Task goal: Repeat only the stretch of lines below that runs from the line with "1: (205, 66)" through the line with "16: (183, 287)", unaltered.

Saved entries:
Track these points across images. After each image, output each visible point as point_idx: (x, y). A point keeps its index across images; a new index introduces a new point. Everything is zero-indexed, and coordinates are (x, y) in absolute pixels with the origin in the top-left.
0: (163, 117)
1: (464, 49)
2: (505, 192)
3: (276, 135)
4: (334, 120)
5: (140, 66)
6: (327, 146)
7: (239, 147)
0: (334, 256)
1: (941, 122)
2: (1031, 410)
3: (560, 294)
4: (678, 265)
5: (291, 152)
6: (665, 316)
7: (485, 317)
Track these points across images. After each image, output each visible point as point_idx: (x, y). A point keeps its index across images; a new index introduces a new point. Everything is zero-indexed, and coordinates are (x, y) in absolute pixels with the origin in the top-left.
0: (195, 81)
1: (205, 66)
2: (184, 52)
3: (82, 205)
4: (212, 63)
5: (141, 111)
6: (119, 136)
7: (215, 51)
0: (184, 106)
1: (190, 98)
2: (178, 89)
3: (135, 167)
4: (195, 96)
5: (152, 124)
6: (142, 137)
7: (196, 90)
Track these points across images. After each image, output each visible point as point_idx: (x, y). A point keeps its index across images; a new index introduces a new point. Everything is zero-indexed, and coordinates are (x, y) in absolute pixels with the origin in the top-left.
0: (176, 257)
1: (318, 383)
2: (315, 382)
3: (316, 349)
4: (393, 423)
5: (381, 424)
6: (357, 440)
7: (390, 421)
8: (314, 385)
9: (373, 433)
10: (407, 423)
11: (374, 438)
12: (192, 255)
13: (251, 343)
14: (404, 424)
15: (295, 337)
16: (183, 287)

==

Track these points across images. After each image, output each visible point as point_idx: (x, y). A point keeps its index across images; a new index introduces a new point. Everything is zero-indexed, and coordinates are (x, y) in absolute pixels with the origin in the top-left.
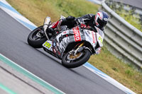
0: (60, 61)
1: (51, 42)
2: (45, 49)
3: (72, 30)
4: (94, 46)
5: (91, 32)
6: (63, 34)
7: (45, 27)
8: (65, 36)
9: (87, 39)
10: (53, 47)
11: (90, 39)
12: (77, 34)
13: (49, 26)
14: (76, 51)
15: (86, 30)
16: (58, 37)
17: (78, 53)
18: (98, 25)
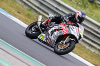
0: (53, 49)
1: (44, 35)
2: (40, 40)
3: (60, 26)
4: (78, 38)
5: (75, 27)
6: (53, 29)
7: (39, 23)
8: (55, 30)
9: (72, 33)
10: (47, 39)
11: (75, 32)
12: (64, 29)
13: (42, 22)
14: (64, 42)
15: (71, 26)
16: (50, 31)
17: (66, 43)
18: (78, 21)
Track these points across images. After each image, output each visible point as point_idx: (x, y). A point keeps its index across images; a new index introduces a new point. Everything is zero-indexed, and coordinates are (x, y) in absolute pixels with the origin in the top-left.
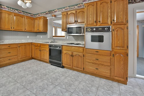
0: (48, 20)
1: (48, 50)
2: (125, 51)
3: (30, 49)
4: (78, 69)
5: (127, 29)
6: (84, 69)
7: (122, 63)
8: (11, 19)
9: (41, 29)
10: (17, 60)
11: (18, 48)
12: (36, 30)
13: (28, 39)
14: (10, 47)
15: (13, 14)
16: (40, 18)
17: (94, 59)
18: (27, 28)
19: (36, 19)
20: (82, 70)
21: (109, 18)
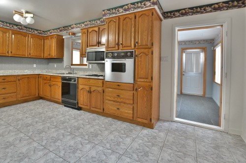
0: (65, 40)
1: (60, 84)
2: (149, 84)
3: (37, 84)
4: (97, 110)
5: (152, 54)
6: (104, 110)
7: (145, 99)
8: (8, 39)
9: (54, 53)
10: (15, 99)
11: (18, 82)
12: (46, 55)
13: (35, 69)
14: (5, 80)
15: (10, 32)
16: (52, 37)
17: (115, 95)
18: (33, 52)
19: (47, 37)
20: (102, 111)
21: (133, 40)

==

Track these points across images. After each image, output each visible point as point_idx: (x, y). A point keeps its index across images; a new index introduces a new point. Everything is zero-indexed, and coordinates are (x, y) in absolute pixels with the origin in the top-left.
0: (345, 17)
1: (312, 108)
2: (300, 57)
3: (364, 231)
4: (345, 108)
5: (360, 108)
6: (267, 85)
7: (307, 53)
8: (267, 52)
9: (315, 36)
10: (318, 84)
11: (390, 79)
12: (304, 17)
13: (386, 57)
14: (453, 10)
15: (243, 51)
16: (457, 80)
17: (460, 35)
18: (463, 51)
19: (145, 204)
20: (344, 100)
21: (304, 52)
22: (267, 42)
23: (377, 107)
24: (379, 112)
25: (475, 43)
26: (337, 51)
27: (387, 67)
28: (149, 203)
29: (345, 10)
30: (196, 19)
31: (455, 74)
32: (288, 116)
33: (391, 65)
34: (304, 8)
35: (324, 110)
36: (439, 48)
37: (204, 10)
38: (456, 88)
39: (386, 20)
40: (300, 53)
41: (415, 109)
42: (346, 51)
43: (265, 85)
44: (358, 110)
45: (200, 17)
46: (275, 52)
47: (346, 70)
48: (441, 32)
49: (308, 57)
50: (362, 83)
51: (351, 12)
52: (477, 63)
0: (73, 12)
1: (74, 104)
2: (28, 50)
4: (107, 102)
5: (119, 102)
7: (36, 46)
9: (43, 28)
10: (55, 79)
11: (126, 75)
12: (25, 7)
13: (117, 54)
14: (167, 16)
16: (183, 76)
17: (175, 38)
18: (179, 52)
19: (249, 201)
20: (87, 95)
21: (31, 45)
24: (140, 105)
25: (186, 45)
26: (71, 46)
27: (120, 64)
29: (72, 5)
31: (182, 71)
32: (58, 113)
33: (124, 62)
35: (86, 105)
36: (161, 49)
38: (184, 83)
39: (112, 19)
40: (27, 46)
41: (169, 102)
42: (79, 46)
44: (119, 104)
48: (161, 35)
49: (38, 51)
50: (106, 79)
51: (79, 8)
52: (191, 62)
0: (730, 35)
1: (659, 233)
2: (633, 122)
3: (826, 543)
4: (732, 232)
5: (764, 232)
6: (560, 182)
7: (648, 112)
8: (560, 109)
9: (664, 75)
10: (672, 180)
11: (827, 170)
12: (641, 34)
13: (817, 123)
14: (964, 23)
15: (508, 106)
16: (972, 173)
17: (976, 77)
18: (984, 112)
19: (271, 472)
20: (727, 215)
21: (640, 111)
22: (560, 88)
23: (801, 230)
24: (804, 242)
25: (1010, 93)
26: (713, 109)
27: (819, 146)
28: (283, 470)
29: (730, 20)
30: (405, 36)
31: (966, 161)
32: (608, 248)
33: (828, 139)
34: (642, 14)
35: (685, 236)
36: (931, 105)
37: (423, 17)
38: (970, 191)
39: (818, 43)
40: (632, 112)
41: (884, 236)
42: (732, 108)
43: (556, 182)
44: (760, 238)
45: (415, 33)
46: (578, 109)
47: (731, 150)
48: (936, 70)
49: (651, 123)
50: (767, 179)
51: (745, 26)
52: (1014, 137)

Exercise result:
1: (205, 66)
2: (184, 52)
3: (82, 205)
4: (212, 63)
5: (141, 111)
6: (119, 136)
7: (215, 51)
0: (184, 106)
1: (190, 98)
2: (178, 89)
3: (135, 167)
4: (195, 96)
5: (152, 124)
6: (142, 137)
7: (196, 90)
Track these points across images. After each image, output each visible point as point_idx: (x, y). A point keeps its index across images; a new index introduces a new point. Everything is zero-indexed, and coordinates are (x, y) in absolute pixels with the origin in the top-left.
0: (176, 257)
1: (318, 383)
2: (315, 382)
3: (316, 349)
4: (393, 423)
5: (381, 424)
6: (357, 440)
7: (390, 421)
8: (314, 385)
9: (373, 433)
10: (407, 423)
11: (374, 438)
12: (192, 255)
13: (251, 343)
14: (404, 424)
15: (295, 337)
16: (183, 287)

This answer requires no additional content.